Hace ya casi 60 años, Rachel Carlson publicó un libro emblemático en la conservación ambiental: "La primavera silenciosa", que abrió el debate sobre el uso masivo de los plaguicidas y, en última instancia, de los impactos en el ambiente y en la salud humana que una aplicación indiscriminada de la técnica lleva consigo. El título hacía referencia a la previsible muerte de las aves que se alimentan de los insectos contaminados con DDT, lo que llevaría a una primavera sin los sonidos naturales que la manifiestan. El debate abierto por el libro de Carlson llevó consigo a la prohibición del DDT en EE.UU. y en la mayor parte de los países occidentales, aunque la discusión aún continúa sobre su posible aplicación controlada para combatir la malaria. Lo que sí parece indudable es que el DDT, y otros compuestos similares, no se asimilan en la cadena alimentaria, lo que lleva consigo a una distribución mundial de sus restos, en todo tipo de especies y organismos.

No quería, sin embargo, hacer mención en esta entrada a los efectos nocivos de los químicos que se emplean para controlar las plagas o para aumentar el rendimiento de los cultivos, ya les dedicaré otra entrada. Ahora me quería referir a la experiencia "sonora" de la primavera, que para muchas personas que viven en la ciudad resulta casi inédita. No se trata solo de que al vivir en la urbe estamos lejos de los más bellos cantos de los pájaros que habitan los espacios naturales, sino que incluso cuando vamos a esos espacios, seguimos sin escucharlos. 

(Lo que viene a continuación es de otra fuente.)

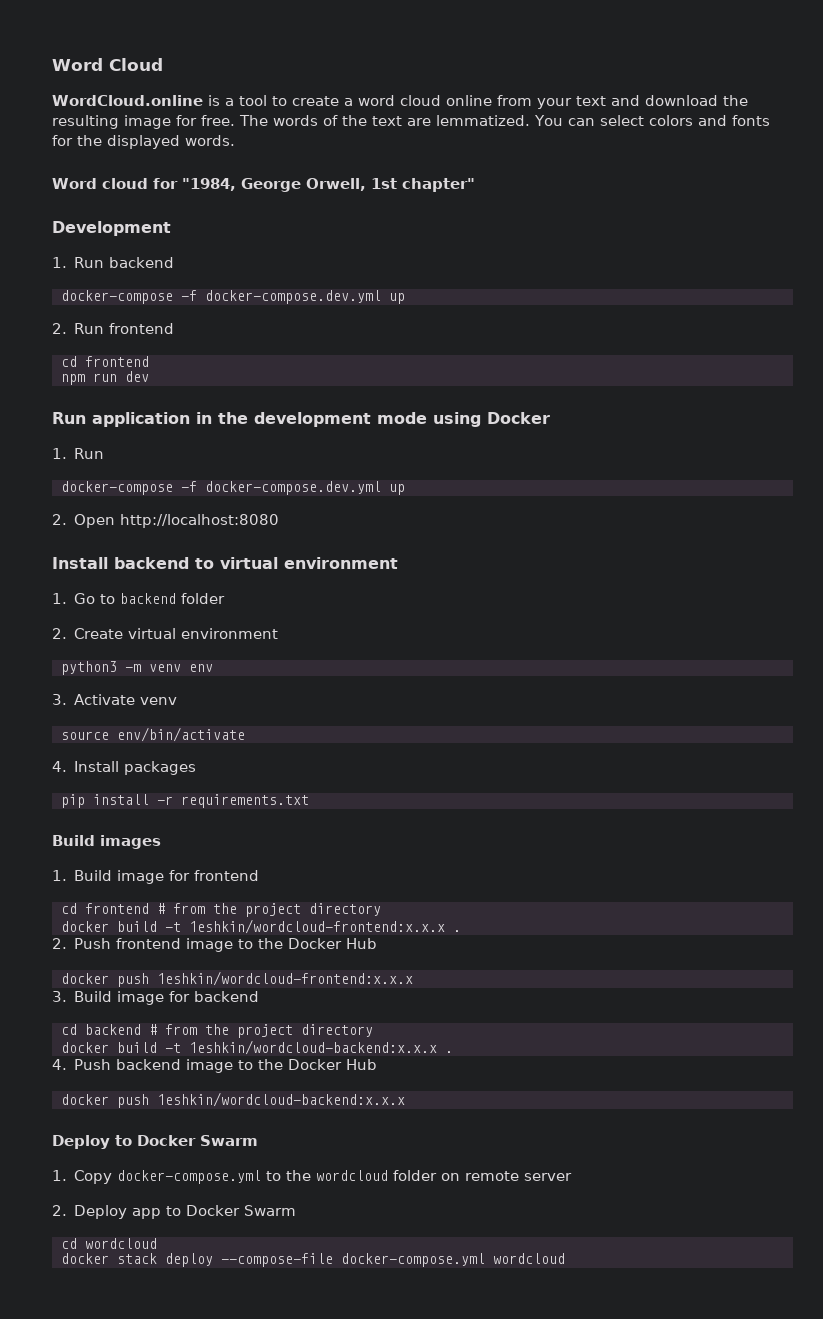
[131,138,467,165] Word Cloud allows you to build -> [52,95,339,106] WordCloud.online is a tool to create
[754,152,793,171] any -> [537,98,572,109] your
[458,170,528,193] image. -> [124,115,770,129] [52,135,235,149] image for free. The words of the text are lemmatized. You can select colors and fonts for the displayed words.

Dos ejemplos. En el verano de 2019 organizamos un curso sobre contemplación de la naturaleza. Una de las actividades era pasear por sendas naturales, en silencio, sin teléfono móvil. Aunque los asistentes eran personas interesadas en la naturaleza, con una cierta sensibilidad ambiental, el silencio y la falta de comunicación exterior, les resultaron muy difíciles de sobrellevar: simplemente no estaban acostumbrados a escuchar más allá de su propia voz o de su música preferida. La música de la naturaleza ni siquiera les resultaba perceptible. El segundo viene de mi costumbre de realizar excursiones en bicicleta, a través de las vías verdes, un magnífico ejemplo de conexión entre cultura y naturaleza. Como son terrenos muy agradables para pasear, me he encontrado a muchas personas haciéndolo por esas rutas, precisamente en primavera. Con cierta frecuencia, he visto que los viandantes pasean con los cascos del móvil puestos, supongo que escuchando música o, incluso peor, atendiendo alguna llamada prescindible. Salen al campo y no conocen el campo, no solo los sonidos, lo más evidente, sino tampoco los colores, las formas, los nombres de las plantas o animales que encuentran a su paso. La primavera no es silenciosa para ellos, es ruidosa, pero no con el sonido que produce el renacimiento de las vidas dormidas en el invierno, sino con voces y estridencias que valen más para un bloque de apartamentos que para un paseo por el campo. El silencio y el sonido natural ayuda al recogimiento, a la meditación, a pensar en definitiva; el ruido solo entretiene, mantiene lo mismo, supone continuidad en lo intrascendente, quizá por eso se alienta: pensar siempre es peligroso, supone cambiar hábitos, plantearse otras metas, ser crítico, superarse.

Comentarios

  1. Muchas gracias por el artículo. Estoy totalmente de acuerdo. En casa, nos encanta ir al campo. Alguna vez yendo en bicicleta junto al Guadiana (vivimos en Badajoz) observé una escena que me pareció asombrosa. Llamé la atención de mis hijos porque no había visto nunca a un pato llevando un pez moviéndose en el pico y que, imagino, acababa de pescar. Me pareció un momento espectacular que nos regalaba la naturaleza. Y de ese tipo muchos más experiencias, que son sencillamente maravillosos y que los podemos vivir en directo, sin necesidad de estar viendo ningún documental de la tele.